Higher order corrections to the effective potential close to the jamming transition in the perceptron model

TL;DR

This paper develops a high-order analytical expansion of the effective potential in the perceptron model near the jamming transition, revealing finite-size effects and the role of third order corrections in the system's behavior.

Contribution

It introduces a third order Plefka-like expansion of the TAP free energy for the perceptron model, highlighting finite-size effects and corrections near jamming.

Findings

Third order corrections vanish at jamming, consistent with isostaticity.

Finite-size and finite-distance from jamming introduce specific corrections.

Scaling laws near jamming connect model parameters to an effective temperature.

Abstract

We analyze the perceptron model performing a Plefka-like expansion of the free energy. This model falls in the same universality class as hard spheres near jamming, allowing to get exact predictions in high dimensions for more complex systems. Our method enables to define an effective potential (or TAP free energy), namely a coarse-grained functional depending on the contact forces and the effective gaps between the particles.
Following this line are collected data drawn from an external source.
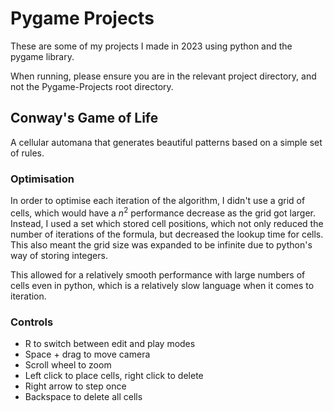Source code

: # Pygame Projects
These are some of my projects I made in 2023 using python and the pygame library.

When running, please ensure you are in the relevant project directory, and not the Pygame-Projects root directory.

## Conway's Game of Life
A cellular automana that generates beautiful patterns based on a simple set of rules.
### Optimisation
In order to optimise each iteration of the algorithm, I didn't use a grid of cells, which would have a $n^2$ performance decrease as the grid got larger. Instead, I used a set which stored cell positions, which not only reduced the number of iterations of the formula, but decreased the lookup time for cells. This also meant the grid size was expanded to be infinite due to python's way of storing integers.

This allowed for a relatively smooth performance with large numbers of cells even in python, which is a relatively slow language when it comes to iteration.
### Controls
* R to switch between edit and play modes
* Space + drag to move camera
* Scroll wheel to zoom
* Left click to place cells, right click to delete
* Right arrow to step once
* Backspace to delete all cells
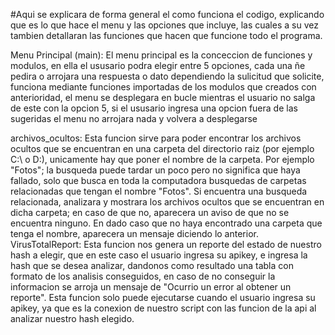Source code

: #Aqui se explicara de forma general el como funciona el codigo, explicando que es lo que hace el menu y las opciones que incluye, las cuales a su vez tambien detallaran las funciones que hacen que funcione todo el programa.

Menu Principal (main):
El menu principal es la conceccion de funciones y modulos, en ella el ususario podra elegir entre 5 opciones, cada una ñe pedira o arrojara una respuesta o dato dependiendo la sulicitud que solicite, funciona mediante funciones importadas de los modulos que creados con anterioridad, el menu se desplegara en bucle mientras el usuario no salga de este con la opcion 5, si el ususario ingresa una opcion fuera de las sugeridas el menu no arrojara nada y volvera a desplegarse



archivos_ocultos:
Esta funcion sirve para poder encontrar los archivos ocultos que se encuentran en una carpeta del directorio raiz (por ejemplo C:\ o D:\), unicamente hay que poner el nombre de la carpeta. Por ejemplo "Fotos"; la busqueda puede tardar un poco pero no significa que haya fallado, solo que busca en toda la computadora busquedas de carpetas relacionadas que tengan el nombre "Fotos". Si encuentra una busqueda relacionada, analizara y mostrara los archivos ocultos que se encuentran en dicha carpeta; en caso de que no, aparecera un aviso de que no se encuentra ninguno. En dado caso que no haya encontrado una carpeta que tenga el nombre, aparecera un mensaje diciendo lo anterior.
VirusTotalReport:
Esta funcion nos genera un reporte del estado de nuestro hash a elegir, que en este caso el usuario ingresa su apikey, e ingresa la hash que se desea analizar, dandonos como resultado una tabla con formato de los analisis conseguidos, en caso de no conseguir la informacion se arroja un mensaje de "Ocurrio un error al obtener un reporte". Esta funcion solo puede ejecutarse cuando el usuario ingresa su apikey, ya que es la conexion de nuestro script con las funcion de la api al analizar nuestro hash elegido.
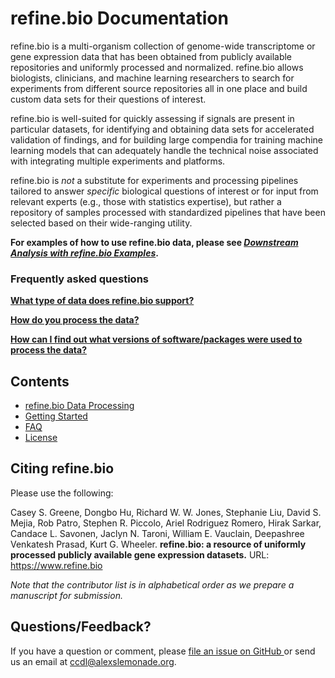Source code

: refine.bio Documentation
======================================


refine.bio is a multi-organism collection of genome-wide transcriptome or gene expression data that has been obtained from publicly available repositories and uniformly processed and normalized.
refine.bio allows biologists, clinicians, and machine learning researchers to search for experiments from different source repositories all in one place and build custom data sets for their questions of interest.

refine.bio is well-suited for quickly assessing if signals are present in particular datasets, for identifying and obtaining data sets for accelerated validation of findings, and for building large compendia for training machine learning models that can adequately handle the technical noise associated with integrating multiple experiments and platforms.

refine.bio is _not_ a substitute for experiments and processing pipelines tailored to answer _specific_ biological questions of interest or for input from relevant experts (e.g., those with statistics expertise), but rather a repository of samples processed with standardized pipelines that have been selected based on their wide-ranging utility.

**For examples of how to use refine.bio data, please see [_Downstream Analysis with refine.bio Examples_](https://refinebio-docs.readthedocs.io/en/latest/main_text.html#downstream-analysis-with-refinebio-examples).**

### Frequently asked questions

[**What type of data does refine.bio support?**](https://refinebio-docs.readthedocs.io/en/latest/faq.html#what-type-of-data-does-refine-bio-support)

[**How do you process the data?**](https://refinebio-docs.readthedocs.io/en/latest/faq.html#how-do-you-process-the-data)

[**How can I find out what versions of software/packages were used to process the data?**](https://refinebio-docs.readthedocs.io/en/latest/faq.html#how-can-i-find-out-what-versions-of-software-packages-were-used-to-process-the-data)

## Contents

* [refine.bio Data Processing](main_text.md)
* [Getting Started](getting_started.md)
* [FAQ](faq.md)
* [License](license.md)

## Citing refine.bio

Please use the following:

Casey S. Greene, Dongbo Hu, Richard W. W. Jones, Stephanie Liu, David S. Mejia, Rob Patro, Stephen R. Piccolo, Ariel Rodriguez Romero, Hirak Sarkar, Candace L. Savonen, Jaclyn N. Taroni, William E. Vauclain, Deepashree Venkatesh Prasad, Kurt G. Wheeler. **refine.bio: a resource of uniformly processed publicly available gene expression datasets.** URL: https://www.refine.bio 

_Note that the contributor list is in alphabetical order as we prepare a manuscript for submission._

## Questions/Feedback?

If you have a question or comment, please <a href ="https://github.com/AlexsLemonade/refinebio/issues" target = "blank">file an issue on GitHub </a> or send us an email at [ccdl@alexslemonade.org](mailto:ccdl@alexslemonade.org).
The derivation is performed up to the third order, with a particular emphasis on the role of third order corrections to the TAP free energy. These corrections, irrelevant in a mean-field framework in the thermodynamic limit, might instead play a fundamental role when considering finite-size effects. We also study the typical behavior of the forces and we show that two kinds of corrections can occur. The first contribution arises since the system is analyzed at a finite distance from jamming, while the second one is due to finite-size corrections. In our analysis, third order contributions vanish in the jamming limit, both for the potential and the generalized forces, in agreement with the argument proposed by Wyart and coworkers invoking isostaticity. Finally, we analyze the scalings emerging close to the jamming line, which define a crossover regime connecting the control parameters of the model to an effective temperature.